(Coordinate mapping data)
- - -
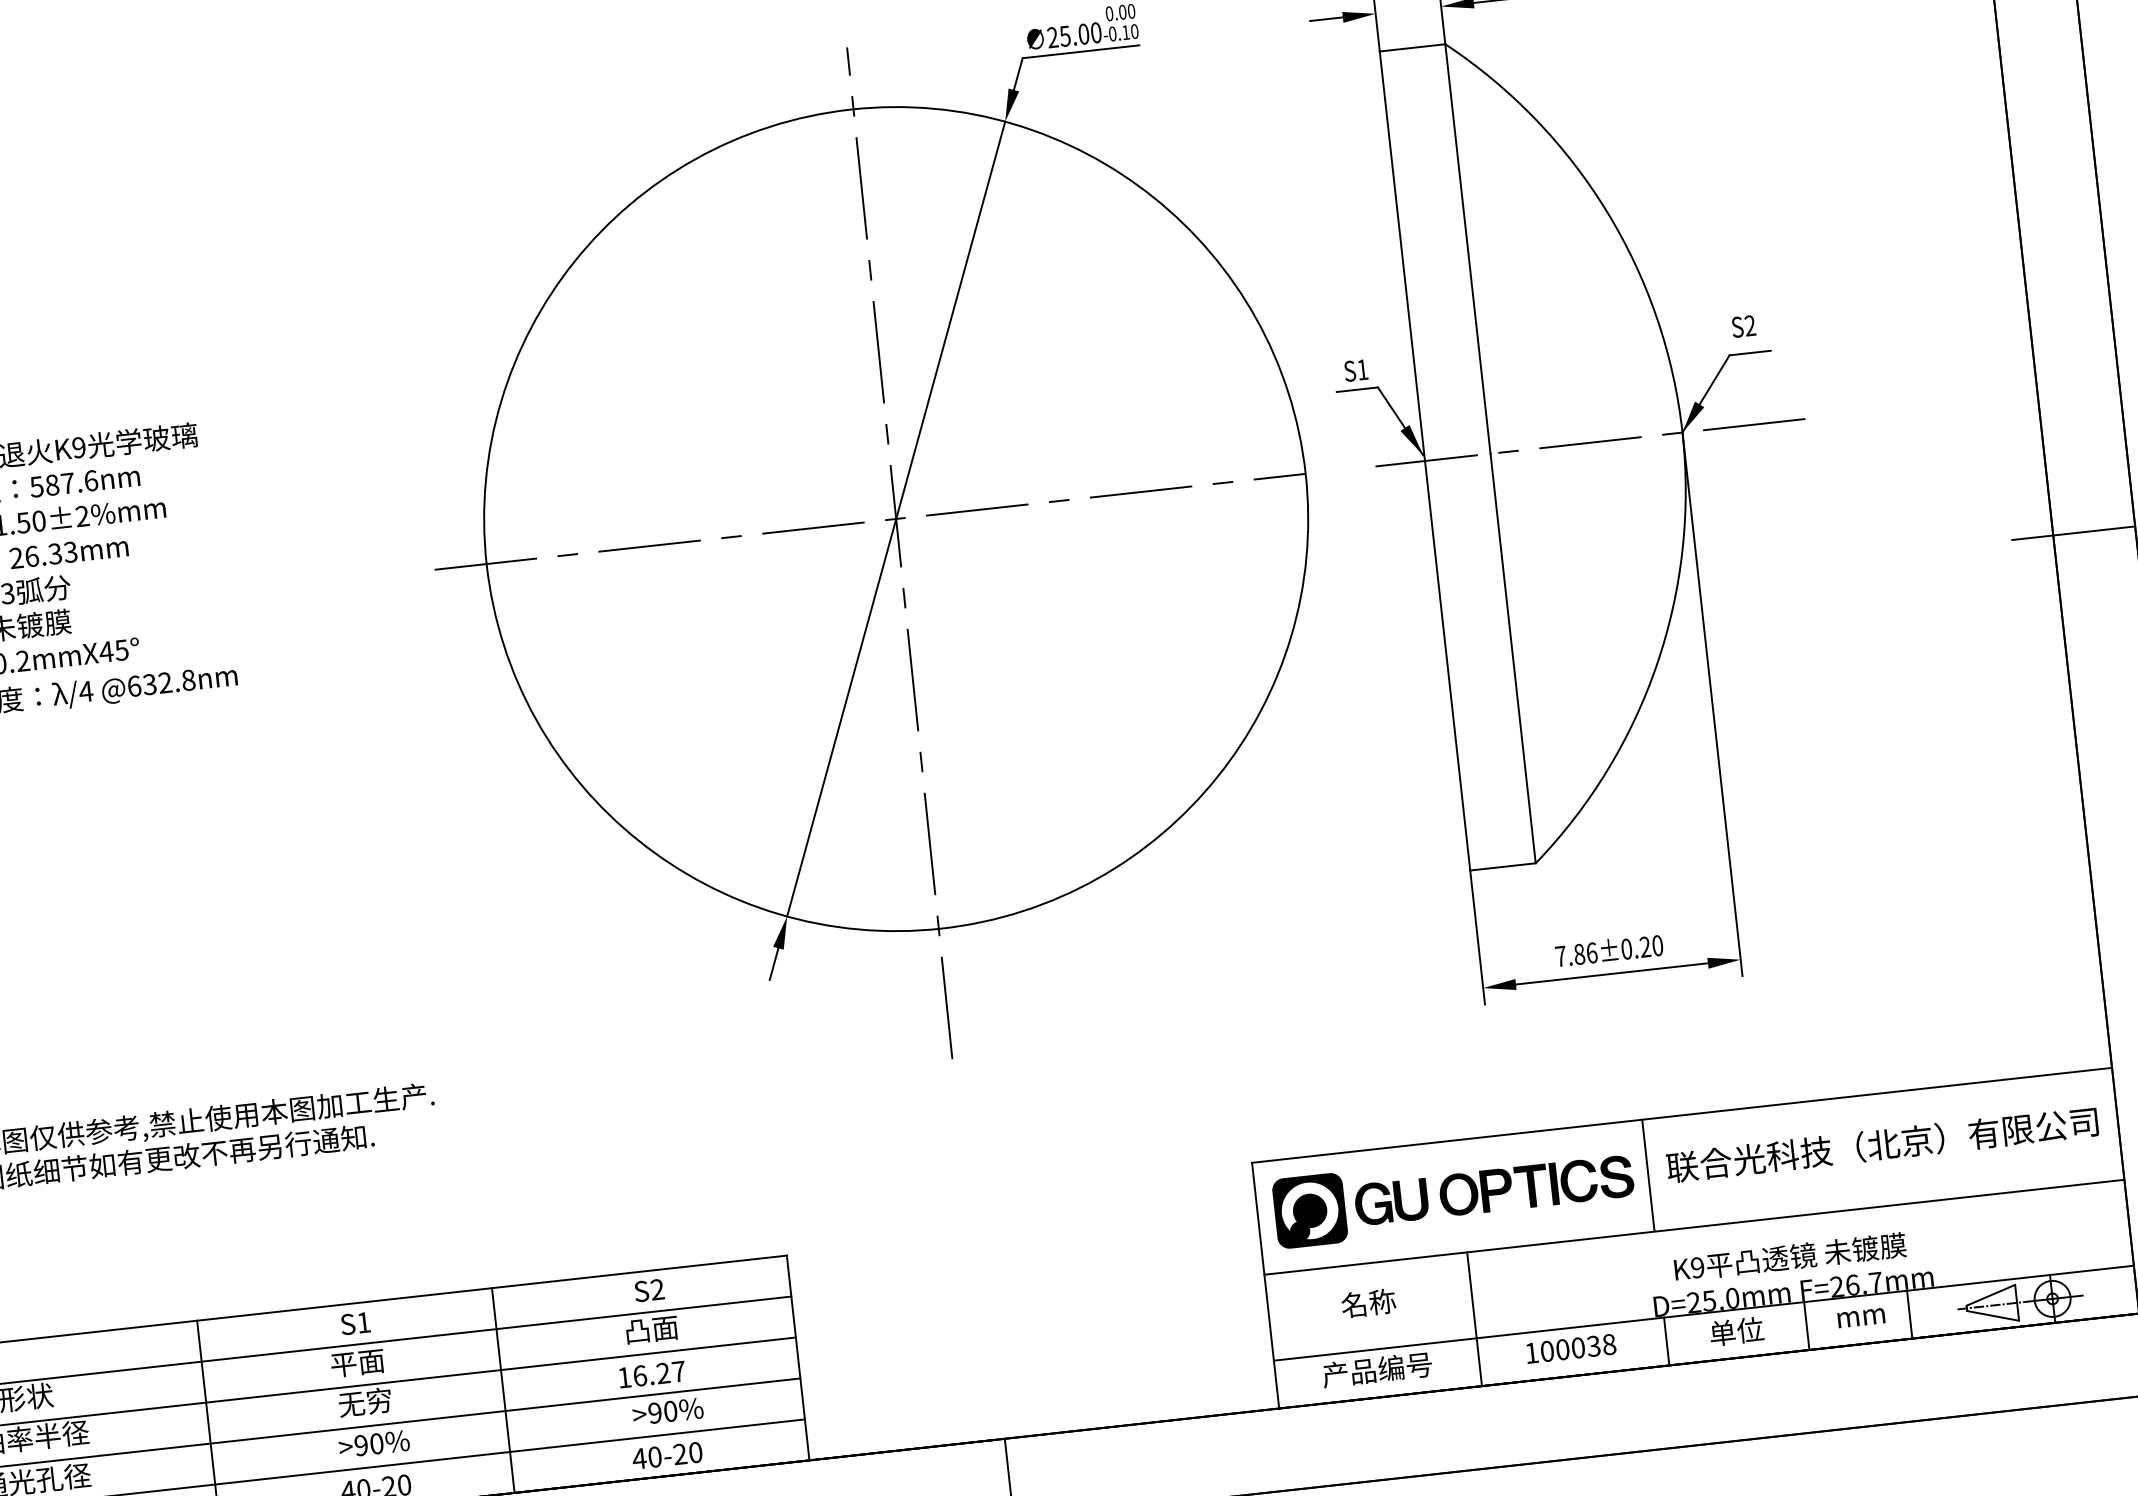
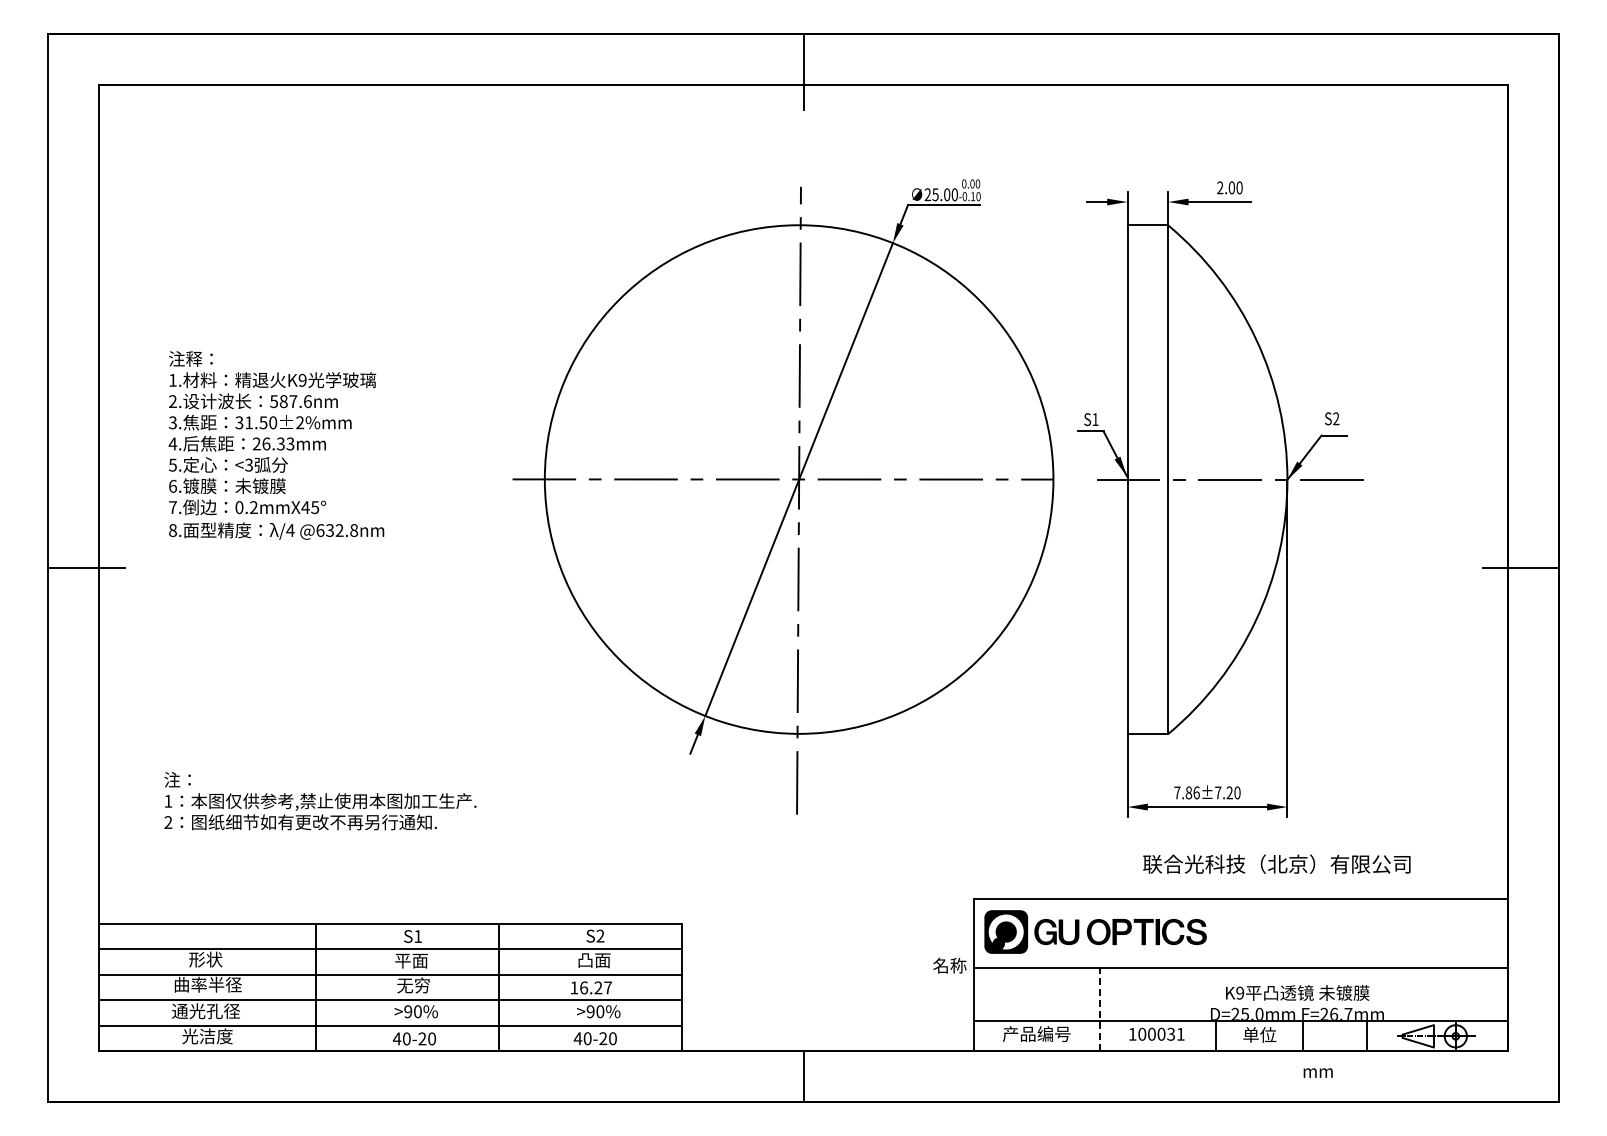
text: (1627, 948) -> (1218, 792), 7.86±0.20 -> 7.86±7.20
text: (1881, 1143) -> (1276, 863), moved
line: (1648, 1174) -> (1216, 932), removed
text: (1367, 1303) -> (949, 965), moved
text: (1860, 1317) -> (1317, 1072), moved
line: (1474, 1319) -> (1099, 1009), solid -> dashed
text: (1608, 1343) -> (1180, 1033), 100038 -> 100031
- - -
### Problem to solve
Print exactly the stretch of lines beginning with the one that holds "line: (1474, 1319)" and ending at the last line above.

### Solution
line: (1474, 1319) -> (1099, 1009), solid -> dashed
text: (1608, 1343) -> (1180, 1033), 100038 -> 100031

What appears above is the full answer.